During transport and storage of natural gas, natural gas turbo-expanders are used to throttle the high pressure gas and to increase the system efficiency by extracting additional work. This study reports how real gas effect influence prediction of the flow field in the turbo-expander focusing on mass flow rate and efficiency. The tested thermodynamic gas models include the polytropic ideal gas law (PIG), Peng-Robinson equation of state (PR), and Redlich-Kwong equation of state (RK). Simulations have been performed with Ansys CFX 17.0. and methane has been selected as the working fluid. Real gas equation of state is validated by comparing the calculated compressibility factor with that of measured REFPROP. Simulation with the RK EOS has been selected as the reference. PIG model shows a 13% and 20% difference the mass flow rate and efficiency, respectively.
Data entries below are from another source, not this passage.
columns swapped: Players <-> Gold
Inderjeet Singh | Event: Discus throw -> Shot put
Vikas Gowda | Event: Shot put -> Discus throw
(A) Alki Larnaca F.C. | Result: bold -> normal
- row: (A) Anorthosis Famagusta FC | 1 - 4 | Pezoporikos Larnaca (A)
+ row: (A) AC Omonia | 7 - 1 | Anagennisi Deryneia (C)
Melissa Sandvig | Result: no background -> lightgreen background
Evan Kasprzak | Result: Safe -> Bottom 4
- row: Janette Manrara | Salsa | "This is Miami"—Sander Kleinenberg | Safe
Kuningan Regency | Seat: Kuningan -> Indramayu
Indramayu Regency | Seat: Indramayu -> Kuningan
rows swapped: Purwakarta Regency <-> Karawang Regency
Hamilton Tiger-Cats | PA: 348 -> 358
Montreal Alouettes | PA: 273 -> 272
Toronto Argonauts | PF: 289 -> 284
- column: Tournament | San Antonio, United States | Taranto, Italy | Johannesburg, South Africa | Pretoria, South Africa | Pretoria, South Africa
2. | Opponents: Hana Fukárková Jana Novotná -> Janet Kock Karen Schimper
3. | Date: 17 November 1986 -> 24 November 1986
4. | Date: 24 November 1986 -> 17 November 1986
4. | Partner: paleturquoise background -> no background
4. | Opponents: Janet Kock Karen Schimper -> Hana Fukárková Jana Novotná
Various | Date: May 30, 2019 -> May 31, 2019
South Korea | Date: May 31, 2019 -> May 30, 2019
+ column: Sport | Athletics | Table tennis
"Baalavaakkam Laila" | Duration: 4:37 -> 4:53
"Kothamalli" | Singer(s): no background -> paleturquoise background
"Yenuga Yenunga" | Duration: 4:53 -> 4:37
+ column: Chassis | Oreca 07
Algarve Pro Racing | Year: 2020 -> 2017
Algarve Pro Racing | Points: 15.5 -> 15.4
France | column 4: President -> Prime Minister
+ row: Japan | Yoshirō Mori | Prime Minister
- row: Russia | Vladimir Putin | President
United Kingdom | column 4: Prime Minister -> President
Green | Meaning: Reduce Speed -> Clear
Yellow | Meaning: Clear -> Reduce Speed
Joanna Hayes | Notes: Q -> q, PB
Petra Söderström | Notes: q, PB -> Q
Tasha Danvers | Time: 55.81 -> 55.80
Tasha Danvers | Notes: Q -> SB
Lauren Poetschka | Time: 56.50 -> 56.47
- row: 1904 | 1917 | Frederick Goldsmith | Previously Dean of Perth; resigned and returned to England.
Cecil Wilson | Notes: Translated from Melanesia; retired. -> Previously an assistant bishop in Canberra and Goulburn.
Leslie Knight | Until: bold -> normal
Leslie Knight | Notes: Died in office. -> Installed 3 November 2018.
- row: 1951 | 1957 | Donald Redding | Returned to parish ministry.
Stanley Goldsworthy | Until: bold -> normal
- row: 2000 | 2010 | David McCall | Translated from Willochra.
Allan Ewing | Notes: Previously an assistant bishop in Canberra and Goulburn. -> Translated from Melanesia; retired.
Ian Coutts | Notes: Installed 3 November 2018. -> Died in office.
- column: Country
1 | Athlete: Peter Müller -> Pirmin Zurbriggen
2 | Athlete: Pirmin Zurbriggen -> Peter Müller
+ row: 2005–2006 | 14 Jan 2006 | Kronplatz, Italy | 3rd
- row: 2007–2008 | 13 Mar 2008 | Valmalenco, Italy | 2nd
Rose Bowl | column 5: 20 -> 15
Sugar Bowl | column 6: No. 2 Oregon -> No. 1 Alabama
PR and RK models show similar results, showing less than 2.1% difference in mass flow rate and efficiency. Predicted density determines mass flow rate. With the blocking effect due to separation bubble, the effective area is the smallest in the PIG law and the mass flow rate is also the smallest. The smaller efficiency arises from larger loss. The losses are analyzed at the nozzle, nozzle-impeller interface, and impeller, respectively by entropy generation. With the large expansion ratio, nozzle wake and separation bubble on the impeller suction surface, PIG law shows 3 times larger loss than that of reference. Mass flow rate and efficiency are important design factors, so real gas effects need to be considered for turbo-expander design and analysis.